患者さんからのご連絡で、毎日新聞の記事に私の考えと合致する内容の記事が掲載されたそうです。ご紹介ありがとうございます。
下記にその記事を要約しました。
詳細は下記のサイトをご覧ください。

毎日新聞


Mainichinews
高齢男性に多い前立腺がん。早く見つければ治療後の見通しは良いが、一般に病状の進行は緩やかなため、不利益も伴う治療をすべきか悩ましいところだ。2回目は、前立腺がんの早期発見に役立つPSA検査についてまとめた。【渡辺諒】

死亡率低下、証拠不十分 病状進行遅く、効果不透明
 長野県安曇野市の無職、工藤元彦さん(77)は約10年前に受けたPSA検査と、その後の精密検査を後悔し続けている。きっかけは夏風邪。2~3週間たっても治らず、市販の風邪薬を飲むと尿が出なくなり、救急病院へ。そこで受けたPSA検査で「異常」と出た。

 この検査は、前立腺がんの可能性を調べる検診の一種で、……。国立がん研究センターによると、がんや炎症で前立腺の組織が壊れると、PSAと呼ばれる特異なたんぱく質(腫瘍マーカー)が血液中に漏れ出てくる。PSAの血中濃度が1ミリリットル当たり0~4ナノグラム(ナノは10億分の1)は正常だが、同4~10ナノグラムだと25~40%の割合でがんが見つかる。……。

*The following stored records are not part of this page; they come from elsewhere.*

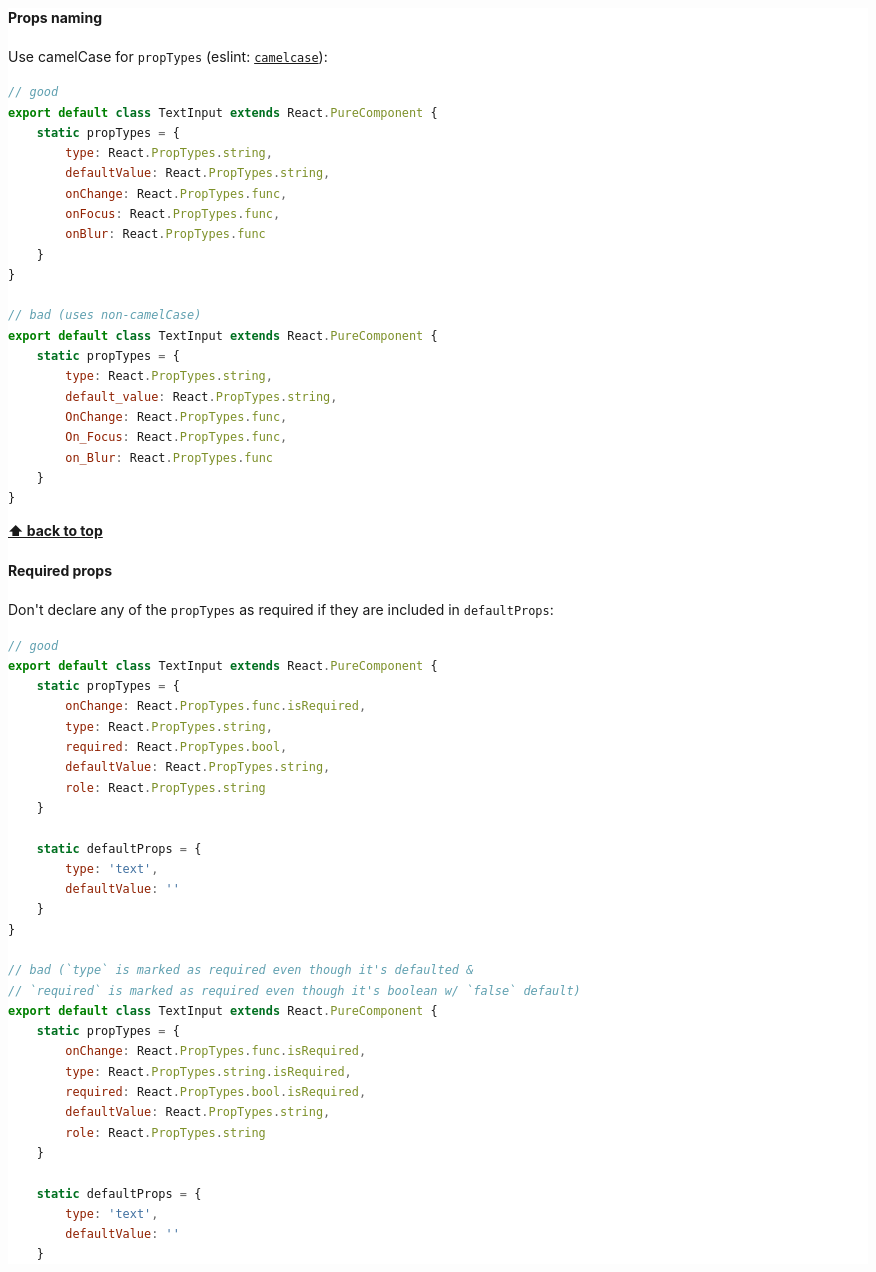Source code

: #### Props naming

Use camelCase for `propTypes` (eslint: [`camelcase`](http://eslint.org/docs/rules/camelcase)):

```js
// good
export default class TextInput extends React.PureComponent {
    static propTypes = {
        type: React.PropTypes.string,
        defaultValue: React.PropTypes.string,
        onChange: React.PropTypes.func,
        onFocus: React.PropTypes.func,
        onBlur: React.PropTypes.func
    }
}

// bad (uses non-camelCase)
export default class TextInput extends React.PureComponent {
    static propTypes = {
        type: React.PropTypes.string,
        default_value: React.PropTypes.string,
        OnChange: React.PropTypes.func,
        On_Focus: React.PropTypes.func,
        on_Blur: React.PropTypes.func
    }
}
```

**[⬆ back to top](#table-of-contents)**

#### Required props

Don't declare any of the `propTypes` as required if they are included in `defaultProps`:

```js
// good
export default class TextInput extends React.PureComponent {
    static propTypes = {
        onChange: React.PropTypes.func.isRequired,
        type: React.PropTypes.string,
        required: React.PropTypes.bool,
        defaultValue: React.PropTypes.string,
        role: React.PropTypes.string
    }

    static defaultProps = {
        type: 'text',
        defaultValue: ''
    }
}

// bad (`type` is marked as required even though it's defaulted &
// `required` is marked as required even though it's boolean w/ `false` default)
export default class TextInput extends React.PureComponent {
    static propTypes = {
        onChange: React.PropTypes.func.isRequired,
        type: React.PropTypes.string.isRequired,
        required: React.PropTypes.bool.isRequired,
        defaultValue: React.PropTypes.string,
        role: React.PropTypes.string
    }

    static defaultProps = {
        type: 'text',
        defaultValue: ''
    }
```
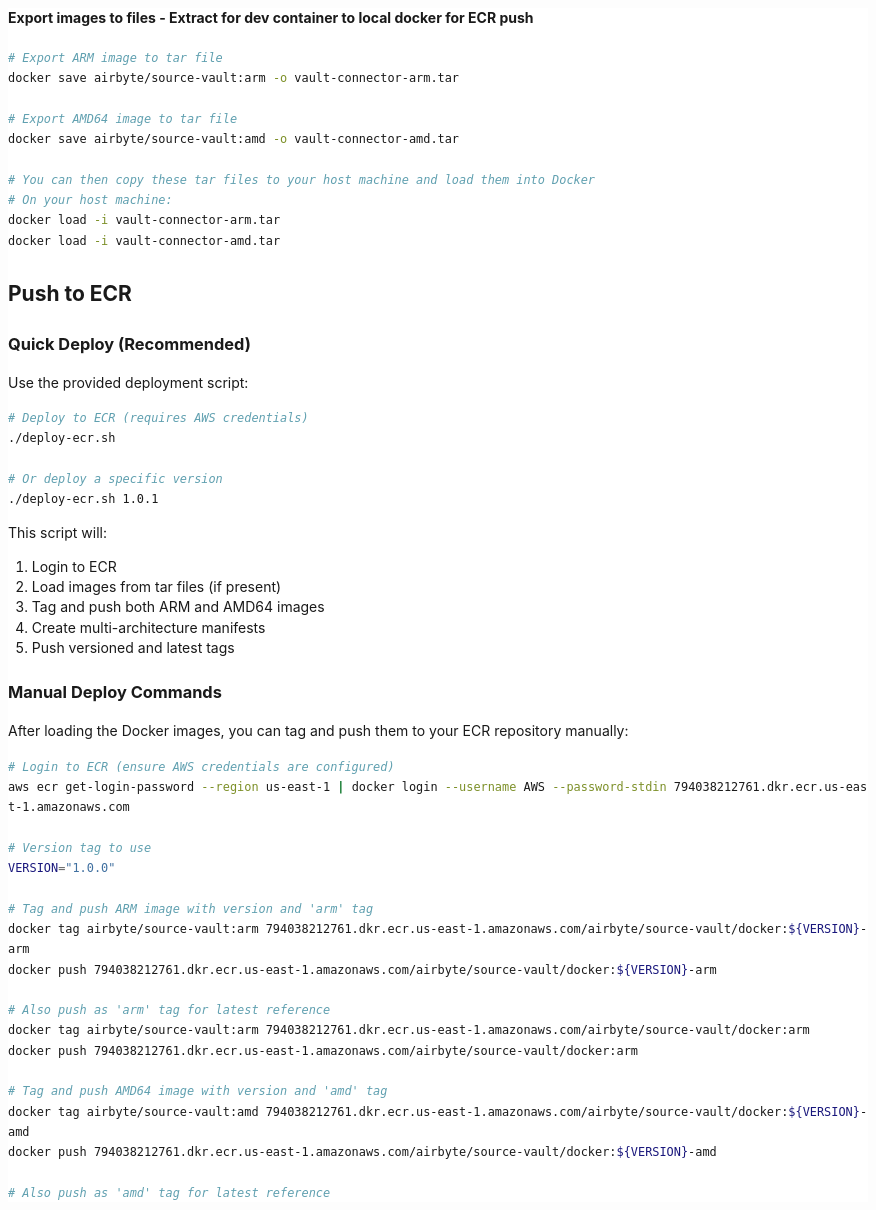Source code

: #### Export images to files - Extract for dev container to local docker for ECR push

```bash
# Export ARM image to tar file
docker save airbyte/source-vault:arm -o vault-connector-arm.tar

# Export AMD64 image to tar file
docker save airbyte/source-vault:amd -o vault-connector-amd.tar

# You can then copy these tar files to your host machine and load them into Docker
# On your host machine:
docker load -i vault-connector-arm.tar
docker load -i vault-connector-amd.tar
```

## Push to ECR

### Quick Deploy (Recommended)

Use the provided deployment script:

```bash
# Deploy to ECR (requires AWS credentials)
./deploy-ecr.sh

# Or deploy a specific version
./deploy-ecr.sh 1.0.1
```

This script will:
1. Login to ECR
2. Load images from tar files (if present)
3. Tag and push both ARM and AMD64 images
4. Create multi-architecture manifests
5. Push versioned and latest tags

### Manual Deploy Commands

After loading the Docker images, you can tag and push them to your ECR repository manually:

```bash
# Login to ECR (ensure AWS credentials are configured)
aws ecr get-login-password --region us-east-1 | docker login --username AWS --password-stdin 794038212761.dkr.ecr.us-east-1.amazonaws.com

# Version tag to use
VERSION="1.0.0"

# Tag and push ARM image with version and 'arm' tag
docker tag airbyte/source-vault:arm 794038212761.dkr.ecr.us-east-1.amazonaws.com/airbyte/source-vault/docker:${VERSION}-arm
docker push 794038212761.dkr.ecr.us-east-1.amazonaws.com/airbyte/source-vault/docker:${VERSION}-arm

# Also push as 'arm' tag for latest reference
docker tag airbyte/source-vault:arm 794038212761.dkr.ecr.us-east-1.amazonaws.com/airbyte/source-vault/docker:arm
docker push 794038212761.dkr.ecr.us-east-1.amazonaws.com/airbyte/source-vault/docker:arm

# Tag and push AMD64 image with version and 'amd' tag
docker tag airbyte/source-vault:amd 794038212761.dkr.ecr.us-east-1.amazonaws.com/airbyte/source-vault/docker:${VERSION}-amd
docker push 794038212761.dkr.ecr.us-east-1.amazonaws.com/airbyte/source-vault/docker:${VERSION}-amd

# Also push as 'amd' tag for latest reference
```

 PSA検査の結果を知った工藤さんは、前立腺12カ所に針を刺し、組織を採って調べる精密検査(針生検)を受けた。すると、1カ所からがん細胞が見つかり、医師から手術か放射線治療、PSAの値を定期的に調べる監視療法のいずれかを勧められた。「手術を選んだ友人が尿漏れに苦しんでいる」「前立腺がんは成長が遅い」ことを思い出し、工藤さんは結局、監視療法を選んだ。

 その後、少しずつPSAの値が上昇し、腰痛にも悩まされるように。「前立腺がんは骨に転移しやすい」と聞いたため、病院で磁気共鳴画像化装置(MRI)を使用した画像検査を繰り返し受けたが、がんは前立腺にとどまったまま。工藤さんは「結局、尿が出なくなったのもがんと関係がなかった。高齢者は早期にがんを発見して心配するよりも、知らずに過ごした方が精神的に健康だ」と話す。

早期の発見には有用
 PSA検査は、複数ある腫瘍マーカーのうち、「前立腺がんを早期発見するのに最も有用」(同センター)という。日本泌尿器科学会はガイドライン(指針)で、50代から受けるよう勧めている。学会の代議員で、黒沢病院(群馬県高崎市)の伊藤一人院長は「検査で前立腺がんの死亡率が下がったというデータもあり、一度は受けておくべきだ」と強調する。……。

 一方、問題は、早期発見による利益と不利益のバランスだ。米国予防医学専門委員会によると、55歳以上で自覚症状のない1000人がPSA検査を受けた場合、異常値となった240人のうち精密検査で100人にがんが見つかるが、前立腺がんによる死亡を避けられるのは1~2人。60人以上は……医療行為などによって、尿失禁や勃起不全の合併症を経験する。前立腺がんは進行が比較的遅く、寿命に影響しないことも多い……不利益が利益を上回るケースもある。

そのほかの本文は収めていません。